У калитки останавливаюсь. В окне горит свет. Наверно, в спешке забыли выключить… нет, скорее, ждут меня. Этот засранец Петерис знает, что меня-то не было. А с кого суровей всего спрашивать за укрывательство евреев — конечно, с хозяина. Может, пока не поздно брать руки в ноги и улепетывать в бункер Николая? Что тут уже…
Мысли мечутся во все стороны — уматывать, спасая жизнь, или с гордо поднятой головой войти в дом и — будь, что будет? Правда, не факт, что внутри кто-то есть. Если убегать, то нужно одеться потеплее, сменить туфли на ботинки. Нужно заглянуть снаружи — между плотных штор осталась щелочка. Пригнувшись, крадусь к окну, сердце колотится, а в голове снова — стыд. Я же в собственном дворе, а шныряю, как вор. Выпрямляюсь и осматриваю комнату. Никого не вижу. Что теперь? Отойдя от подоконника, понимаю, что меня охватывают равнодушие и апатия! Хватит-таки дергаться и скакать. Спокойно соберу свои причиндалы и отправлюсь к Коле. Разве из-за того, что с ними случилось несчастье, мне нужно бросаться волку в пасть? Вряд ли от этого кому-то станет легче.
Идя по дорожке к дверям, замечаю следы на снегу, а дальше, возле беседки, лицом в сугроб кто-то лежит. Застрелен… Рудис? Он явно бежал, но куда от пули скроешься. Ноги наливаются свинцом. Страшно увидеть застывшее лицо друга, хочется сохранить его в памяти живым, но оставлять его там нельзя. Ставя ноги в протоптанные ямки, приближаюсь к трупу. Борис! Пальто изорвано в лохмотья, снег в крови. Очевидно, бежал… ну, чего ты бежал? Опять американцы голову замутили? Едрить твою в качель, на глазах жены и дочери… ох, как маленькой девочке… Не могу представить, что чувствовала Ребекка, это выше моих сил.
Беру Бориса за руки, тащу в сарай. Тяжелый. Так мы далеко не уедем, надо по-другому. Иду в дом и беру одеяло с его кровати. Кладу рядом с трупом и переворачиваю Бориса на спину. Остекленевшие глаза смотрят в небо. Пытаюсь их закрыть, но они не закрываются. Не может быть, что уже замерзли. Положить монеты на веки? Сделаю, но позже. Беру одеяло за углы и тащу дальше. Скользит гораздо легче. Затащив Бориса в сарай, укладываю между поленницами и с обеих сторон укрываю одеялом. Завтра положу тебя на санки и оттащу на кладбище.
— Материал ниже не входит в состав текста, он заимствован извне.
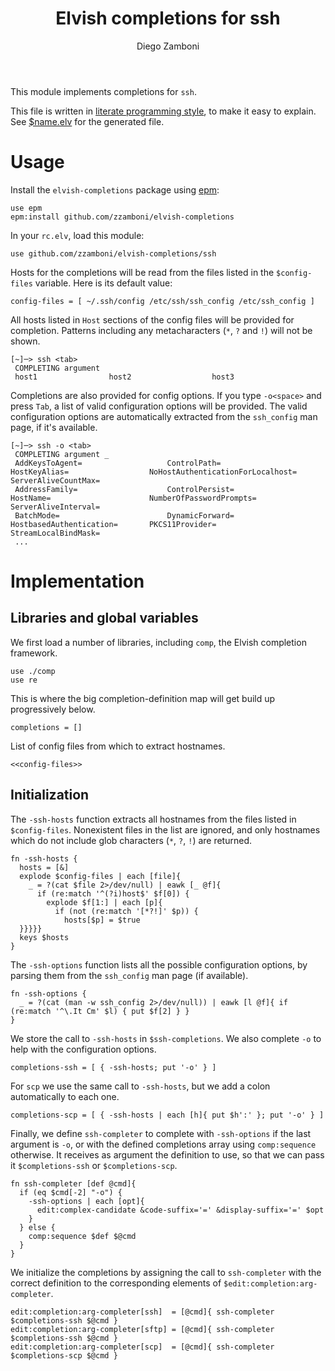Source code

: #+TITLE:  Elvish completions for ssh
#+AUTHOR: Diego Zamboni
#+EMAIL:  diego@zzamboni.org

This module implements completions for =ssh=.

This file is written in [[http://www.howardism.org/Technical/Emacs/literate-programming-tutorial.html][literate programming style]], to make it easy to explain. See [[file:$name.elv][$name.elv]] for the generated file.

* Table of Contents                                            :TOC:noexport:
- [[#usage][Usage]]
- [[#implementation][Implementation]]
  - [[#libraries-and-global-variables][Libraries and global variables]]
  - [[#initialization][Initialization]]

* Usage

Install the =elvish-completions= package using [[https://elvish.io/ref/epm.html][epm]]:

#+begin_src elvish
  use epm
  epm:install github.com/zzamboni/elvish-completions
#+end_src

In your =rc.elv=, load this module:

#+begin_src elvish
  use github.com/zzamboni/elvish-completions/ssh
#+end_src

Hosts for the completions will be read from the files listed in the =$config-files= variable. Here is its default value:

#+begin_src elvish :noweb-ref config-files
  config-files = [ ~/.ssh/config /etc/ssh/ssh_config /etc/ssh_config ]
#+end_src

All hosts listed in =Host= sections of the config files will be provided for completion. Patterns including any metacharacters (=*=, =?= and =!=) will not be shown.

#+begin_example
[~]─> ssh <tab>
 COMPLETING argument
 host1                host2                  host3
#+end_example

Completions are also provided for config options. If you type =-o<space>=  and press ~Tab~, a list of valid configuration options will be provided. The valid configuration options are automatically extracted from the =ssh_config= man page, if it's available.

#+begin_example
[~]─> ssh -o <tab>
 COMPLETING argument _
 AddKeysToAgent=                   ControlPath=                HostKeyAlias=                  NoHostAuthenticationForLocalhost=  ServerAliveCountMax=
 AddressFamily=                    ControlPersist=             HostName=                      NumberOfPasswordPrompts=           ServerAliveInterval=
 BatchMode=                        DynamicForward=             HostbasedAuthentication=       PKCS11Provider=                    StreamLocalBindMask=
 ...
#+end_example

* Implementation
:PROPERTIES:
:header-args:elvish: :tangle (concat (file-name-sans-extension (buffer-file-name)) ".elv")
:header-args: :mkdirp yes :comments no
:END:

** Libraries and global variables

We first load a number of libraries, including =comp=, the Elvish completion framework.

#+begin_src elvish
  use ./comp
  use re
#+end_src

This is where the big completion-definition map will get build up progressively below.

#+begin_src elvish
  completions = []
#+end_src

List of config files from which to extract hostnames.

#+begin_src elvish :noweb yes
  <<config-files>>
#+end_src

** Initialization

The =-ssh-hosts= function extracts all hostnames from the files listed in =$config-files=. Nonexistent files in the list are ignored, and only hostnames which do not include glob characters (=*=, =?=, =!=) are returned.

#+begin_src elvish
  fn -ssh-hosts {
    hosts = [&]
    explode $config-files | each [file]{
      _ = ?(cat $file 2>/dev/null) | eawk [_ @f]{
        if (re:match '^(?i)host$' $f[0]) {
          explode $f[1:] | each [p]{
            if (not (re:match '[*?!]' $p)) {
              hosts[$p] = $true
    }}}}}
    keys $hosts
  }
#+end_src

The =-ssh-options= function lists all the possible configuration options, by parsing them from the =ssh_config= man page (if available).

#+begin_src elvish
  fn -ssh-options {
    _ = ?(cat (man -w ssh_config 2>/dev/null)) | eawk [l @f]{ if (re:match '^\.It Cm' $l) { put $f[2] } }
  }
#+end_src

We store the call to =-ssh-hosts= in =$ssh-completions=. We also complete =-o= to help with the configuration options.

#+begin_src elvish
  completions-ssh = [ { -ssh-hosts; put '-o' } ]
#+end_src

For =scp= we use the same call to =-ssh-hosts=, but we add a colon automatically to each one.

#+begin_src elvish
  completions-scp = [ { -ssh-hosts | each [h]{ put $h':' }; put '-o' } ]
#+end_src


Finally, we define =ssh-completer= to complete with =-ssh-options= if the last argument is =-o=, or with the defined completions array using =comp:sequence= otherwise. It receives as argument the definition to use, so that we can pass it =$completions-ssh= or =$completions-scp=.

#+begin_src elvish
  fn ssh-completer [def @cmd]{
    if (eq $cmd[-2] "-o") {
      -ssh-options | each [opt]{
        edit:complex-candidate &code-suffix='=' &display-suffix='=' $opt
      }
    } else {
      comp:sequence $def $@cmd
    }
  }
#+end_src

We initialize the completions by assigning the call to =ssh-completer= with the correct definition to the corresponding elements of =$edit:completion:arg-completer=.

#+begin_src elvish
  edit:completion:arg-completer[ssh]  = [@cmd]{ ssh-completer $completions-ssh $@cmd }
  edit:completion:arg-completer[sftp] = [@cmd]{ ssh-completer $completions-ssh $@cmd }
  edit:completion:arg-completer[scp]  = [@cmd]{ ssh-completer $completions-scp $@cmd }
#+end_src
Счастливый, больше ни ужасов, ни горя. Может, и мне повеситься тут рядом — чтоб глаза не видели и уши не слышали… Нет, искать веревку не тянет и жутко спать хочется. Кажется, мне совершенно безразлично — я жив или мертв. Ну, а если безразлично, чего попусту маяться. Живи, пока живется. А ты, Борис, лежи тут. Не знаю, будет ли это кощунство по еврейским законам, но все-таки перекрестил его. Тут, Борис, ты уже ничего не поделаешь, придется смириться с христианской традицией.